> WORK INSTRUCTION: Copy the portion of the article on the Tibetan New Year boycott below, starting at "An informal grass-roots" and ending at "popular Tibetan blogger.".

> EXCERPTED PASSAGE:
By EDWARD WONG, New York Times
Published: February 25, 2009
TONGREN, China — Snow fell across this mountain valley as red-robed monks in a prayer hall beat drums and chanted in tantric harmony, a seemingly auspicious start to Losar, the Tibetan New Year.
But a monk watching the ritual on Wednesday morning made it clear: This was a ceremony of mourning, not celebration.
“There is no Losar,” he said, standing in this monastery town on the edge of the Tibetan plateau. “They killed so many people last year.”
A few weeks ahead of the 50th anniversary of a failed Tibetan uprising against Chinese rule, and a year after a crackdown on renewed ethnic unrest in this area, Tibetans are quietly but irrepressibly seething. Monks, nomads and merchants have turned the joyous Losar holiday into a dirge, memorializing Tibetans who died in last year’s conflict and pining for the return of the exiled Dalai Lama.

An informal grass-roots boycott is under way. Tibetans are forsaking dancing and dinner parties for vigils with yak-butter candles and the chanting of prayers. The Losar campaign signifies the discontent that many of China’s six million Tibetans still feel toward domination by the ethnic Han Chinese. They are resisting pressure by Chinese officials to celebrate and forget.
“It’s a conscious awakening of an entire people,” said Woeser, a popular Tibetan blogger.
Tibetans here and in other towns, including in Lhasa, the Tibetan capital, say government officials have handed out money to Tibetans to entice them to hold exuberant new year parties. On Wednesday, state-run television showed Tibetans in Lhasa dancing, shooting off fireworks and feasting in their homes.
At the same time, the government has drawn a curtain across Tibet. Officials have shut down access to many Tibetan regions to foreigners and sent armed guards to patrol the streets.
Here in eastern Qinghai Province, near the Dalai Lama’s birthplace, the boycott of festivities began as early as January, during the Chinese Lunar New Year. On Wednesday in Tongren, called Rebkong by Tibetans, one of the few bursts of firecrackers took place outside a Chinese paramilitary compound.
“The government thinks we should celebrate this holiday properly,” said Shartsang, the abbot of Rongwo Monastery. “Certainly this year people haven’t celebrated it in the same way they did in past years.”
Shartsang was one of more than a dozen monks interviewed over three days at Rongwo, called Longwu in Chinese. The 700-year-old monastery is a sprawling complex of golden-eaved temples and labyrinthine alleyways that is home to 400 monks. It draws pilgrims from across the Tibetan plateau.

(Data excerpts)
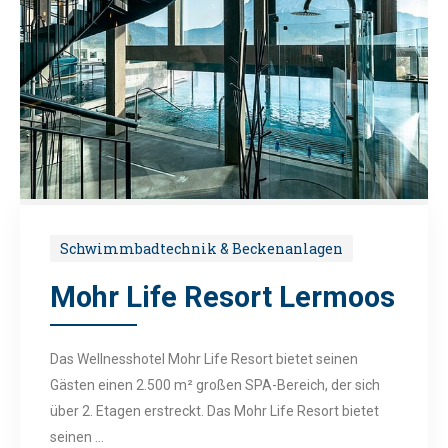
Schwimmbadtechnik & Beckenanlagen
Mohr Life Resort Lermoos
Das Wellnesshotel Mohr Life Resort bietet seinen
Gästen einen 2.500 m² großen SPA-Bereich, der sich
über 2. Etagen erstreckt. Das Mohr Life Resort bietet
seinen ...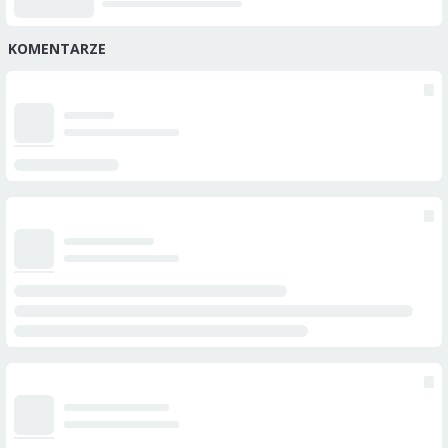
KOMENTARZE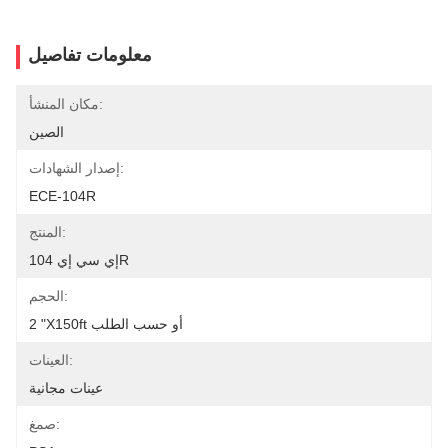
معلومات تفاصيل
مكان المنشأ:
الصين
إصدار الشهادات:
ECE-104R
المنتج:
إي سي إي 104R
الحجم:
2 "X150ft أو حسب الطلب
العينات:
عينات مجانية
صمغ:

> SOLUTION BELOW:
An informal grass-roots boycott is under way. Tibetans are forsaking dancing and dinner parties for vigils with yak-butter candles and the chanting of prayers. The Losar campaign signifies the discontent that many of China’s six million Tibetans still feel toward domination by the ethnic Han Chinese. They are resisting pressure by Chinese officials to celebrate and forget.
“It’s a conscious awakening of an entire people,” said Woeser, a popular Tibetan blogger.